> Exercise objective
Each line of the records below that includes "alias" adds one to the count; state the final count by itself.

[[ Data listing open ]]

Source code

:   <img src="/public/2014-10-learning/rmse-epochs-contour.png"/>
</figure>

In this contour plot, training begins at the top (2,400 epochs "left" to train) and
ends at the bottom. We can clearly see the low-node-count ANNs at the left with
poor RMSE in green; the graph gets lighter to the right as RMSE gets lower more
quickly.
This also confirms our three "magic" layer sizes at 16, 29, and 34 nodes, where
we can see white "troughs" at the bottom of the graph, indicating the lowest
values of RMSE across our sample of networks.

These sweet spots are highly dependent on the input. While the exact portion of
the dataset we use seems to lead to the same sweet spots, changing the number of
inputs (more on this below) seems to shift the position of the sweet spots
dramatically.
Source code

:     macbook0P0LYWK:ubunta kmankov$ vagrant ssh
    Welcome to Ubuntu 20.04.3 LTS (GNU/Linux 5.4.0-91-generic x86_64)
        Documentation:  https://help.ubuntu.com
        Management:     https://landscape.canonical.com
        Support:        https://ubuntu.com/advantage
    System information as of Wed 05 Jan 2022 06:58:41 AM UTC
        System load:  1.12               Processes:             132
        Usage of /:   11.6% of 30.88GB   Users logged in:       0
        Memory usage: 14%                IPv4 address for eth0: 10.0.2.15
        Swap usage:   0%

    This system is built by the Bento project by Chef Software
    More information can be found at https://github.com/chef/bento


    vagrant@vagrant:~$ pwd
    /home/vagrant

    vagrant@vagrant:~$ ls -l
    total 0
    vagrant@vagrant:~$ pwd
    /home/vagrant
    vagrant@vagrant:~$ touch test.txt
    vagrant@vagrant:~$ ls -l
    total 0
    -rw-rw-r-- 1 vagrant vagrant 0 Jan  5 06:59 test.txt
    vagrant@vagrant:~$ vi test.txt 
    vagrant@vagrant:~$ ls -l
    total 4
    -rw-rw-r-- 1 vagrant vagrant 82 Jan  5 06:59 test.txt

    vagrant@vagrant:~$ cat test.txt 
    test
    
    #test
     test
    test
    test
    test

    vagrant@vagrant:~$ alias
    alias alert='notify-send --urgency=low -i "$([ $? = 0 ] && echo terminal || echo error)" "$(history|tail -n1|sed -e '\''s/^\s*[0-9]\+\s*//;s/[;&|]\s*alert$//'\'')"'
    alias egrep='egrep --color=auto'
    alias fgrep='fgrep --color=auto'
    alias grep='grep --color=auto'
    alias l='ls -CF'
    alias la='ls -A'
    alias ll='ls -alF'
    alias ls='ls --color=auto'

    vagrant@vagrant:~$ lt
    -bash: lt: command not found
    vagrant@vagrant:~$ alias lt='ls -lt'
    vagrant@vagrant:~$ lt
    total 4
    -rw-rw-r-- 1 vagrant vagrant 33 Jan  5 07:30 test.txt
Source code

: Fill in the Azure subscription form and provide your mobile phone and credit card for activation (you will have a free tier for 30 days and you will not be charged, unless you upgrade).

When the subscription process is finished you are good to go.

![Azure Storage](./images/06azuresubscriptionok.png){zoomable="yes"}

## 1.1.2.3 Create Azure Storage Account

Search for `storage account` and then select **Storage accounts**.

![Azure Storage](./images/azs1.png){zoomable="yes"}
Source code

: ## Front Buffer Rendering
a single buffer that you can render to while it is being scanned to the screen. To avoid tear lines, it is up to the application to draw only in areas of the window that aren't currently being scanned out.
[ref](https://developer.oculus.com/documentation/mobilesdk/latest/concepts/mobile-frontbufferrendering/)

[[ Data listing closed ]]

> The completed task
10